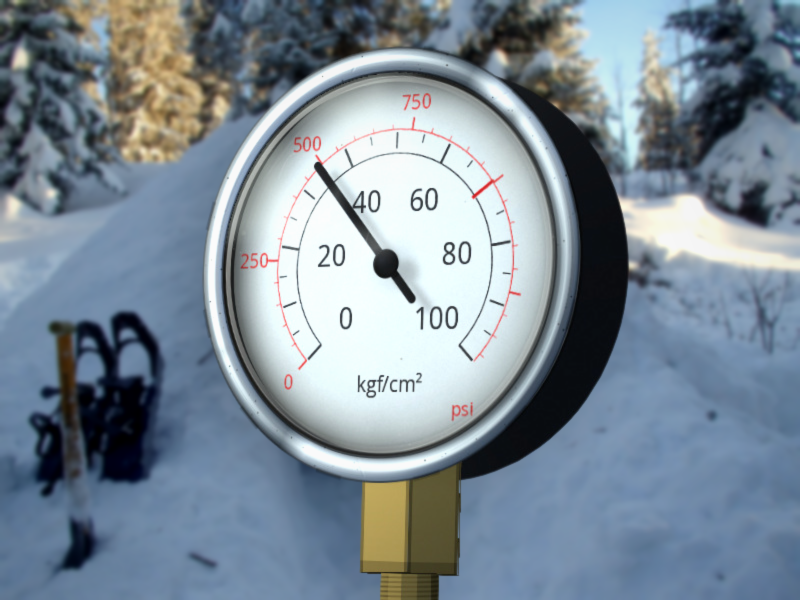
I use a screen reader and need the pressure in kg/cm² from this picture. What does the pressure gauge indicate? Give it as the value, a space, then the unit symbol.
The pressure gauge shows 35 kg/cm²
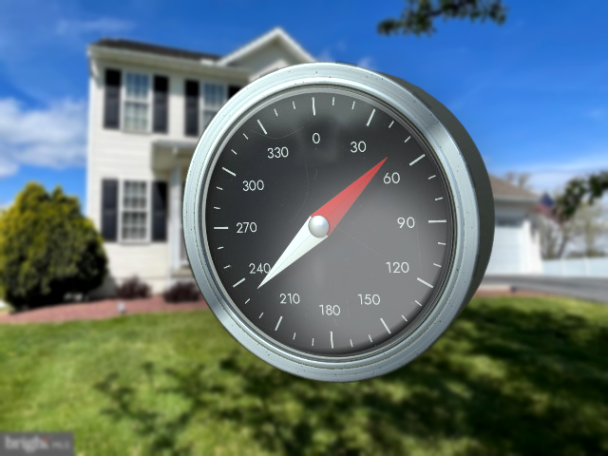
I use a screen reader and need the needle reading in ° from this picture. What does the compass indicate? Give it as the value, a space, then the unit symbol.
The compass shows 50 °
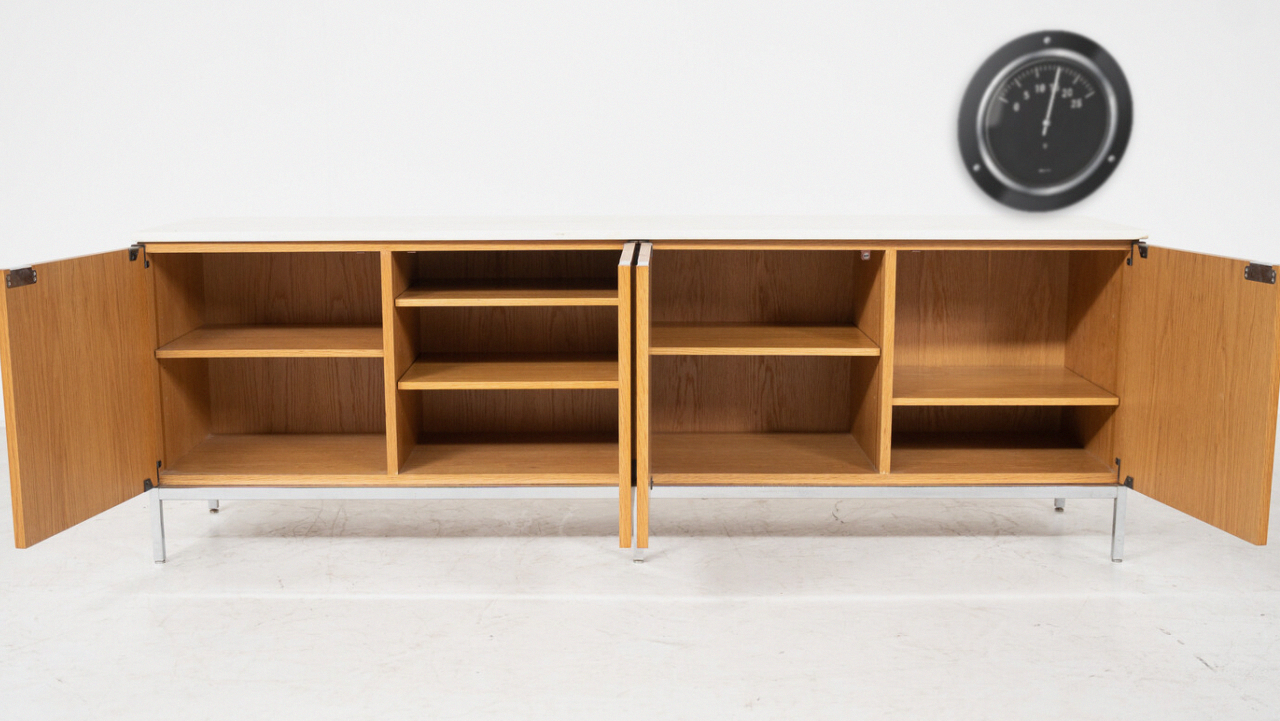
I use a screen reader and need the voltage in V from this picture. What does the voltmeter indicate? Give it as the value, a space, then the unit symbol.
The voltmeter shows 15 V
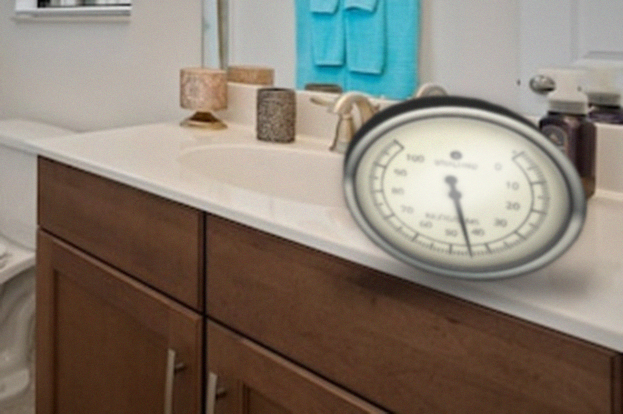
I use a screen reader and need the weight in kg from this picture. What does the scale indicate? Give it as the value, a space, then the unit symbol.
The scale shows 45 kg
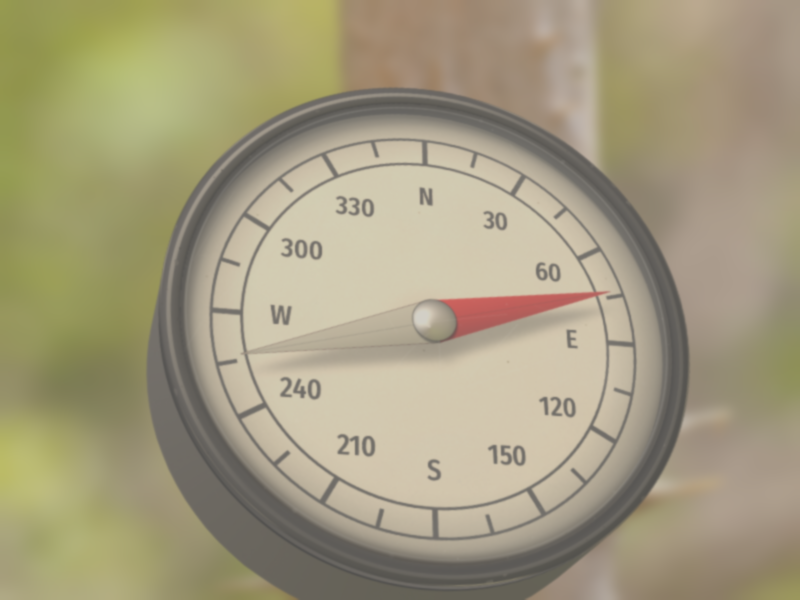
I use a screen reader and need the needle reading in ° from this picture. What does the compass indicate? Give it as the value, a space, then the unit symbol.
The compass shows 75 °
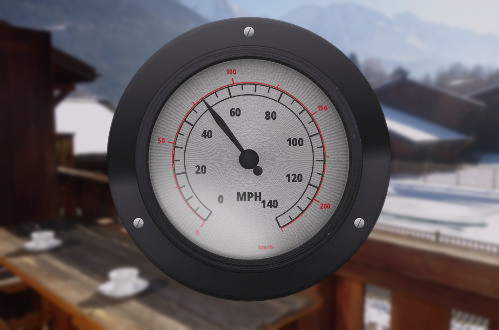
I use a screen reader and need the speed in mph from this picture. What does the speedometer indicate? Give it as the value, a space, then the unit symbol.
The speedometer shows 50 mph
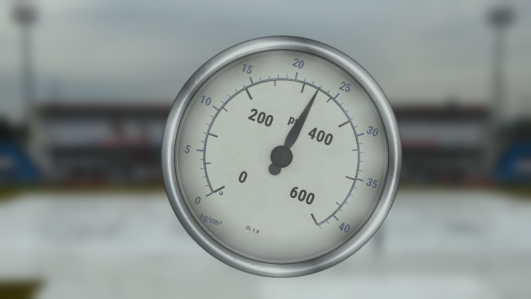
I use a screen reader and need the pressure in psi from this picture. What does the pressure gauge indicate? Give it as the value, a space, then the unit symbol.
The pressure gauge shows 325 psi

= = = = = = =

* Directive *
Copy every line of the records above word for word, leaving out the pictures.

* Problem solution *
I use a screen reader and need the pressure in kg/cm² from this picture. What does the pressure gauge indicate? Give it as the value, a space, then the unit symbol.
The pressure gauge shows 35 kg/cm²
I use a screen reader and need the needle reading in ° from this picture. What does the compass indicate? Give it as the value, a space, then the unit symbol.
The compass shows 50 °
I use a screen reader and need the voltage in V from this picture. What does the voltmeter indicate? Give it as the value, a space, then the unit symbol.
The voltmeter shows 15 V
I use a screen reader and need the weight in kg from this picture. What does the scale indicate? Give it as the value, a space, then the unit symbol.
The scale shows 45 kg
I use a screen reader and need the needle reading in ° from this picture. What does the compass indicate? Give it as the value, a space, then the unit symbol.
The compass shows 75 °
I use a screen reader and need the speed in mph from this picture. What does the speedometer indicate? Give it as the value, a space, then the unit symbol.
The speedometer shows 50 mph
I use a screen reader and need the pressure in psi from this picture. What does the pressure gauge indicate? Give it as the value, a space, then the unit symbol.
The pressure gauge shows 325 psi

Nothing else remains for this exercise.